Ela não coube nos moldes. Não quis ser silenciada. Não aceitou que dissessem como devia se vestir, falar, amar ou existir. Preta foi presença, potência, pulsação.
Enquanto o mundo insistia em padrões excludentes, ela abria espaço. Para os corpos diversos, para as vozes femininas abafadas, para o desejo livre, para a mulher que ousa ser inteira mesmo quando a sociedade tenta fatiá-la.
Preta Gil foi farol em um tempo de sombras. Cantou, sim. Mas também gritou, denunciou, acolheu, enfrentou. Foi feminista quando isso ainda era desconfortável para muitos. Foi sexual, política, afetuosa, corajosa — e profundamente humana.
Ela viveu com intensidade e enfrentou a dor com dignidade. Transformou o câncer em palco de consciência, não como espetáculo, mas como alerta, como legado.

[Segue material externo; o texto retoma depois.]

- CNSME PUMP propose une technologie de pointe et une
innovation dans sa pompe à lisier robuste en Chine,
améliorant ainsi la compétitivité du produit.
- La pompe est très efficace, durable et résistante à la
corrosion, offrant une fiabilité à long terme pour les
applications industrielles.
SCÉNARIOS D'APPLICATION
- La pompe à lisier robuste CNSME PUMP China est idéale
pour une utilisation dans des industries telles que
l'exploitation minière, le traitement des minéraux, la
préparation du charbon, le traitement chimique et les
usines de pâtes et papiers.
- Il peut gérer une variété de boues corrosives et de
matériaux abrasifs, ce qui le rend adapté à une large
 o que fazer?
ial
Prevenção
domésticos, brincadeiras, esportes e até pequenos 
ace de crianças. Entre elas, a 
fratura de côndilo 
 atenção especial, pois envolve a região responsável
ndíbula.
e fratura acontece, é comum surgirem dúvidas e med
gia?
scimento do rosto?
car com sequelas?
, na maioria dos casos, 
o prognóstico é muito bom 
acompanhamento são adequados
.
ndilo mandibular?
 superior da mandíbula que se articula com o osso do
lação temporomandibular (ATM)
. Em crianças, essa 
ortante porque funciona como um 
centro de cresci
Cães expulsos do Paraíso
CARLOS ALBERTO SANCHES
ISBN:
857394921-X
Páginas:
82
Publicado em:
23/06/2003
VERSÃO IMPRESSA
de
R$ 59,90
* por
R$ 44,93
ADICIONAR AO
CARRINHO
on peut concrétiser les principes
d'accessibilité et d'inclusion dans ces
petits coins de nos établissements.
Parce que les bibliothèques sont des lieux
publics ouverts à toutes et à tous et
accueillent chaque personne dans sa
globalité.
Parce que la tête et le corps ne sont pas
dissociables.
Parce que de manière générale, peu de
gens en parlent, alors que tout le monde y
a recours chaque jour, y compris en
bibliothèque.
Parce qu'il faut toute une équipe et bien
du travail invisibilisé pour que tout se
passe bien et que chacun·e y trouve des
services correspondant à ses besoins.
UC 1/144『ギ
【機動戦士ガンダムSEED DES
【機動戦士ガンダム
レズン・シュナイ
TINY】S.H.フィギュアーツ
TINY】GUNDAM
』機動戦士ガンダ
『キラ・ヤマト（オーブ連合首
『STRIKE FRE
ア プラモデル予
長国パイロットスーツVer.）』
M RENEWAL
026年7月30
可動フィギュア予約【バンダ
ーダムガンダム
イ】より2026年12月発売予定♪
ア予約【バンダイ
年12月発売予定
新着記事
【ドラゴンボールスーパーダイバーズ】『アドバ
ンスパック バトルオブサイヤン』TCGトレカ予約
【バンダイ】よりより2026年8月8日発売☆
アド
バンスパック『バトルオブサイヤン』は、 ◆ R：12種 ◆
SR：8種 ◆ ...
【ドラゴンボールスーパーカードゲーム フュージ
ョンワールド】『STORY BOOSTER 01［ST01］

Mostrou que vulnerabilidade também é força, e que morrer sem se calar é um ato de resistência.
Preta Gil abriu caminhos para que outras mulheres pudessem ser o que são, sem pedir desculpas. Por isso, sua partida deixa silêncio, mas também semente. Um chamado para que não retrocedamos. Para que honremos tudo o que ela fez florescer.
Obrigada, Preta, por ter sido tantas.
E por ter nos ensinado que ser mulher é, também, nunca ser uma só.